🤖 AI Summary
Modeling complex material properties—such as ductility in alloys—that are governed by intricate, coupled processing–microstructure–property relationships remains challenging due to the difficulty in quantitatively representing processing parameters and microstructural features.
Method: This work proposes a novel multi-source heterogeneous information fusion framework that synergistically integrates textual semantics and physics-informed descriptors. It pioneers the coupling of MatSciBERT with contrastive learning to automatically extract implicit “processing–structure–property” knowledge from scientific literature, enabling joint embedding of domain-specific text and numerical features.

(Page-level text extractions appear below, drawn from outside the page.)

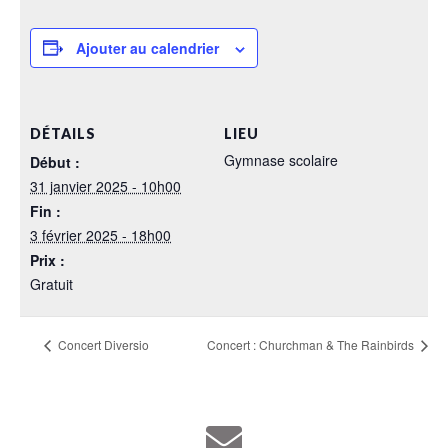
Ajouter au calendrier
DÉTAILS
LIEU
Gymnase scolaire
Début :
31 janvier 2025 - 10h00
Fin :
3 février 2025 - 18h00
Prix :
Gratuit
Concert Diversio
Concert : Churchman & The Rainbirds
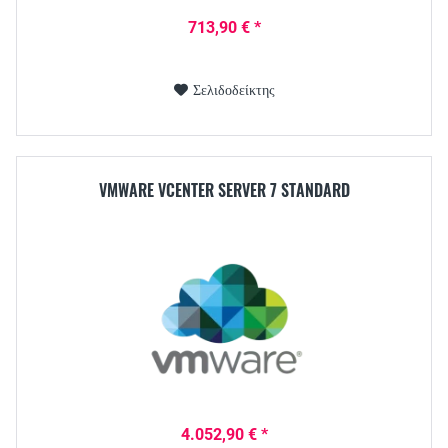
713,90 € *
Σελιδοδείκτης
VMWARE VCENTER SERVER 7 STANDARD
4.052,90 € *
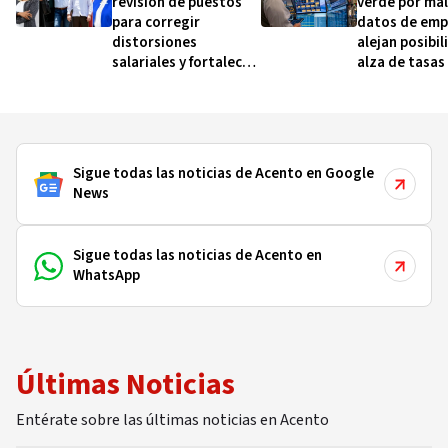
revisión de puestos
verde por ma
para corregir
datos de emp
distorsiones
alejan posibi
salariales y fortalecer
alza de tasas
la carrera
interés
administrativa
Sigue todas las noticias de Acento en Google
News
Sigue todas las noticias de Acento en
WhatsApp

Contribution/Results: Evaluated on a titanium alloy validation set and a refractory multi-principal-element alloy test set, the model achieves R² scores of 0.849 and 0.680, respectively—substantially outperforming conventional machine learning and purely data-driven approaches. By overcoming the bottleneck of quantitative characterization of processing-microstructure linkages, this study establishes a new paradigm for interpretable, knowledge-enhanced materials property prediction.
📝 Abstract
Machine learning has revolutionized materials design, yet predicting complex properties like alloy ductility remains challenging due to the influence of processing conditions and microstructural features that resist quantification through traditional reductionist approaches. Here, we present an innovative information fusion architecture that integrates domain-specific texts from materials science literature with quantitative physical descriptors to overcome these limitations. Our framework employs MatSciBERT for advanced textual comprehension and incorporates contrastive learning to automatically extract implicit knowledge regarding processing parameters and microstructural characteristics. Through rigorous ablation studies and comparative experiments, the model demonstrates superior performance, achieving coefficient of determination (R2) values of 0.849 and 0.680 on titanium alloy validation set and refractory multi-principal-element alloy test set. This systematic approach provides a holistic framework for property prediction in complex material systems where quantitative descriptors are incomplete and establishes a foundation for knowledge-guided materials design and informatics-driven materials discovery.